その詞を書いた本人と同じように、手の届くところに置くのは難しい。難しいと自覚しているのに、気持ちが強まっていくのをとめることができずに、今に至っている。り物でも、きっと色あせて見えていたと思う。

「一番の自信作ができたら交換しよう」と言い出したのは、美空の方からだった。

本人は特に何も気にせずに、創作者同士だから作品の交換を言ったのだと思う。

結局のところ、それもできずじまいになってしまっている。

「……何か温かい飲み物でも飲もう」

夜、眠りにつく前にこの話題が頭に浮かぶと、どうしてもしばらく眠れない。そんな時は諦めて、温かい飲み物でも飲みながら、時計を見ずに眠くなるのをまった方がいい。

自分の部屋から台所に行き、ハーブティーのティーパックをコップに入れてのポットからお湯をいれる。

じんわり伝わる温かさを手で感じながら、飲むと癒される気がした。



美空はその頃、ノートパソコンを開いたまま固まっていた。

「……どうしよう」

画面上には音楽ファイルが曲名の五十音順に並んでいる。

「一番の自信作ができたら交換しよう」という優香との約束は忘れてはいなかった。

実際、完成度は別にして、彼女の事を想う気持ちで何曲でも描けた。

最初の頃は、ワンフレーズだけいきなり頭の中に浮かんで、作曲できないから諦めようと思うのに、続きが気になって仕方がなくなって、気が付いたら初心者用のネット記事で作曲関連を読みながら、フリーソフトをイジっている自分がいた。

それからは、詞を書きながら、間奏や繰り返し部分という大まかな部分の骨組みを、詞を書きながら考えて、自然な言葉の音の高低と作りたい和音の雰囲気で考えてみたりした。

どうして聞こえてくるときは、お風呂とか洗濯とか水回りの家事をこなしている時になって、すぐに記録できない時なのか。
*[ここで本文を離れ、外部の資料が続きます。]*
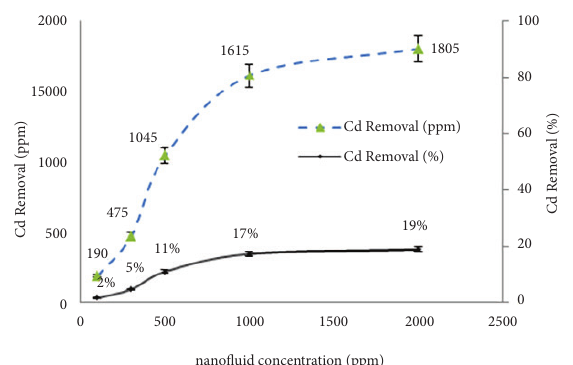
Figure 3. Removal of Cd by nanofluid at different concentrations (pH = 8.5, ratio of soil mass (gr) to nanofluid volume (mL) = 1:10, Contact time = 24 hr)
そして、昼間はなんとなく集中する事ができなくて、夜の時間にはかどるのだろう。

全部が全部ラブソングだし、曲作りにこだわれる技術力はないので、シンプルな作りの曲になったと思う。

夜の時間に書くラブソングの詞……これ、本人に見せたらひかれる事決定だよね。

本人に直接言えないなと思う、ある意味情熱的な言葉の塊なんて、本人にだけは見せたくない。

とりあえず、詞を書きためているWordのファイルを開いて、どれが見せられるのだろうかと視線をはしらせて判定していたところで、さっきの「どうしよう」にもどる。

もう過去の自分が、優香の作品が欲しいからと交換条件を出した事を、今になって取り消したい気持ちでいっぱいになる。

「うー…」

美空はその中でも綺麗に作曲する事ができたと思う曲を選び、スマートフォンの中に入っている選んだファイルをメールに添付して保存した。


三人ともそれぞれの理由で寝付くことができずに、眠りにつく頃には日付が変わっていた。